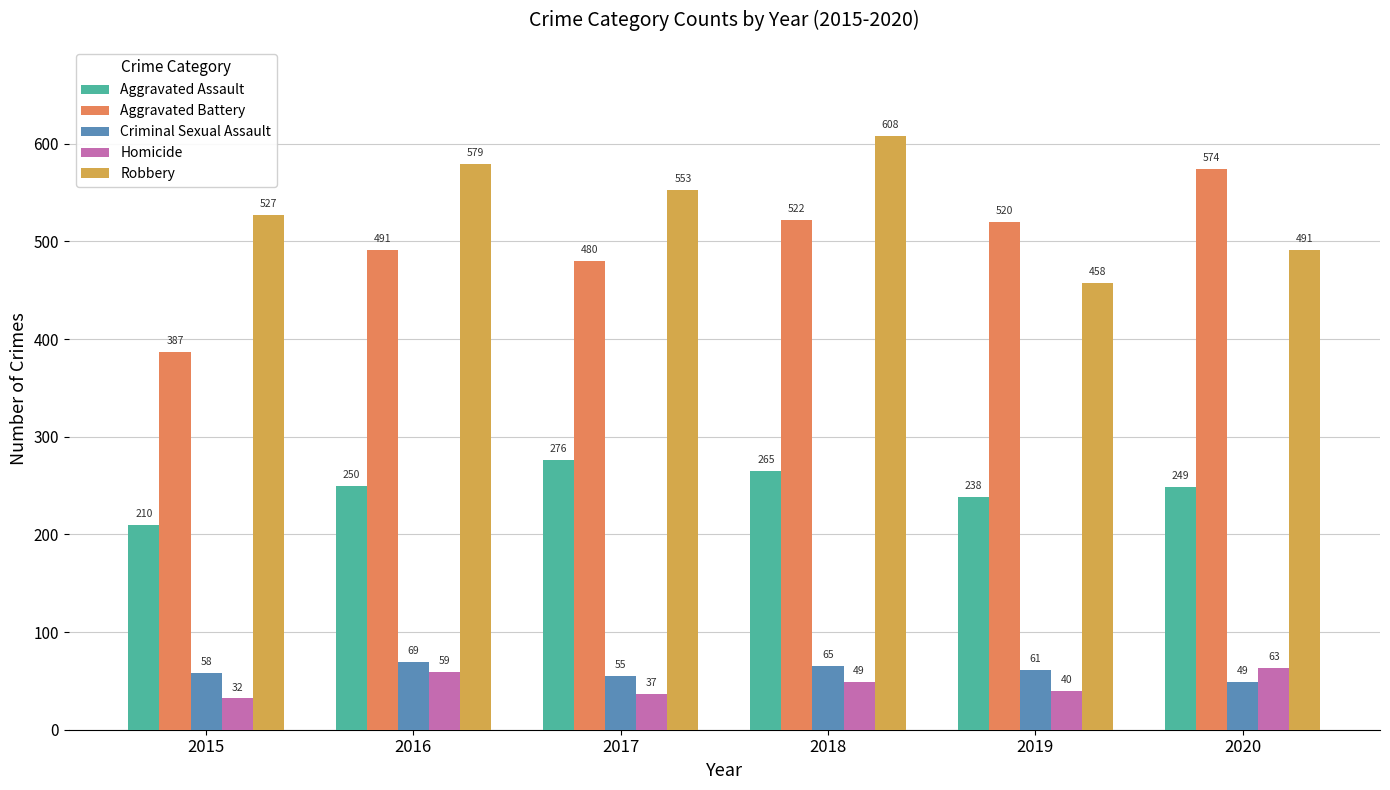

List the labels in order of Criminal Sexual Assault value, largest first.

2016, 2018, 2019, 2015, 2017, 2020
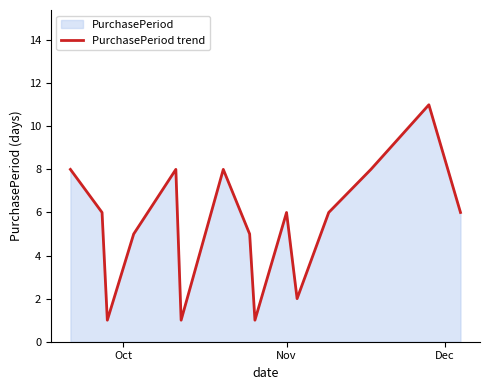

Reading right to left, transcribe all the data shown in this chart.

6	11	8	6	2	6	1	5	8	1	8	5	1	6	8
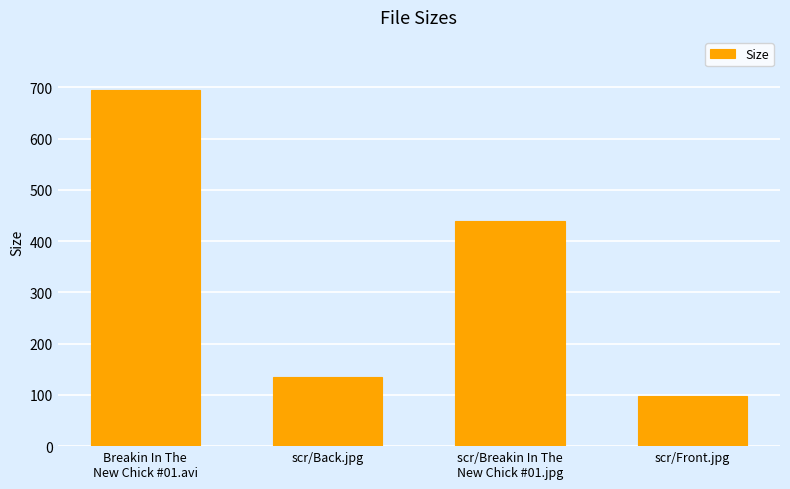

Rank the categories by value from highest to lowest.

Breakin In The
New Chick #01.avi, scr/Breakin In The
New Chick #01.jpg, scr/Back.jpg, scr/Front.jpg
####
Format the lines from the one containing "Rank the categories" through the last line as a numbered list, omitting any blank lines.

1. Rank the categories by value from highest to lowest.
2. Breakin In The
3. New Chick #01.avi, scr/Breakin In The
4. New Chick #01.jpg, scr/Back.jpg, scr/Front.jpg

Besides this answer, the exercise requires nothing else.